Cuando los discípulos preguntaron a Jesús acerca de quién es el mayor en el reino de los cielos (Mat. 18: 1), Jesús les reprendió, como vemos en el versículo de hoy, con cierta severidad. Los discípulos trataban de averiguar cómo sería su propia grandeza eterna, y Jesús les dijo de forma clara y directa que, a menos que cambiasen, ¡ni si quiera iban a entrar en el reino de los cielos! Obviamente, seguir a Jesús, escuchar sus enseñanzas, y tener una creencia general, no es suficiente. La salvación, o, como dijo Jesús, «entrar al reino de los cielos», implica una completa sumisión y entendimiento de nuestra incapacidad de salvarnos a nosotros mismos. El reino de los cielos no es algo que logremos; es un regalo que debemos recibir de nuestro Padre celestial.
Aquella mañana los discípulos habían perdido de vista la verdadera grandeza que tenían. Pensando en el futuro de gloria personal, habían pasado por alto el hecho de reconocer que estaban en el lugar de mayor prestigio que un ser humano puede tener. Olvidaron que en ese preciso instante en que discutían nimiedades, ya estaban en el lugar que muchos patriarcas y profetas habrían deseado para sí. Los discípulos estaban junto a Jesús, que es el lugar más encumbrado que se puede tener. Tristemente, los discípulos habían apartado su vista de la bendición de estar con Jesús y manifestaban un espíritu similar al del hijo prodigo cuando reclamó a su padre la herencia. Los discípulos querían saber quién de ellos recibiría una herencia más grande y sería el mayor en los cielos.
Dios quiere que aprendamos, como los discípulos, que la verdadera grandeza de un ser humano es estar cerca de Jesús. El mayor anhelo de nuestro Salvador es que nosotros lo busquemos de manera desinteresada.

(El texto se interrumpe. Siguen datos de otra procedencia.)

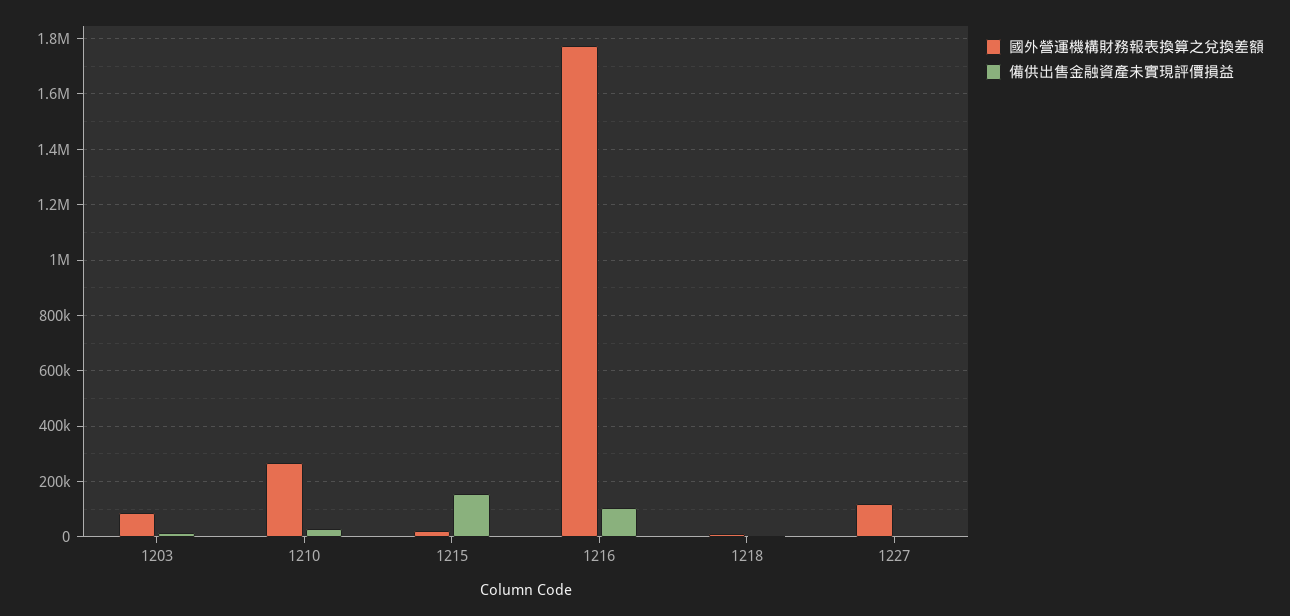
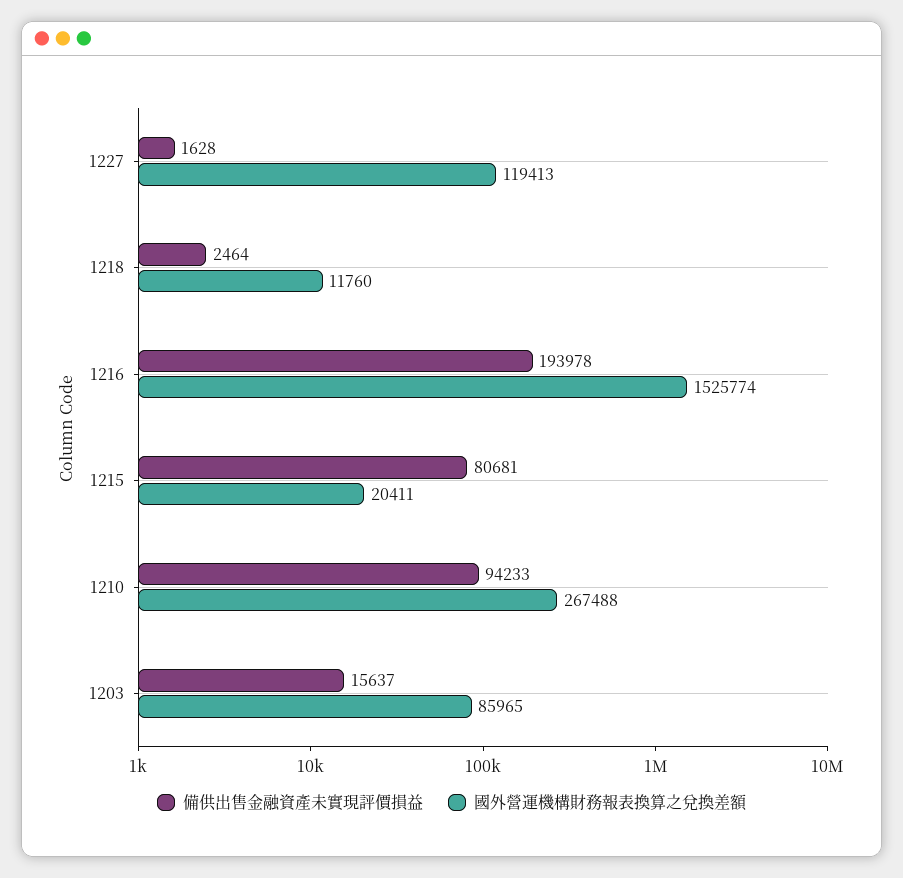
備供出售金融資產未實現評價損益, 1210: 25000 -> 94233
備供出售金融資產未實現評價損益, 1215: 150000 -> 80681
國外營運機構財務報表換算之兌換差額, 1216: 1775000 -> 1525774
備供出售金融資產未實現評價損益, 1216: 100000 -> 193978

Una de las cualidades de la mayoría de los niños es que les gusta estar donde están sus padres. Algunas veces me ha tocado hacer algunas tareas de madrugada. Aunque trataba de salir de la casa sin que mi hijo lo notara, él se despertaba, venía corriendo y me decía: «Papi, yo voy contigo». Lo lindo de esto es que mi hijo lo hacía sin ningún interés; él no lo hacía por ganarse la casa que le voy a dejar como herencia; no lo hacía por interés de que le comprara un automóvil; no lo hacía por ganarse un amor más grande que el que tengo por mi hija; lo hacía porque, para él, estar con su padre era siempre lo más emocionante. Decide hoy estar con Dios no por el cielo y las grandezas que te ha prometido. Dile: «Señor, te amo. Mi anhelo más grande es caminar contigo no por interés, sino por el eterno agradecimiento de lo que hiciste por mí en la cruz del Calvario».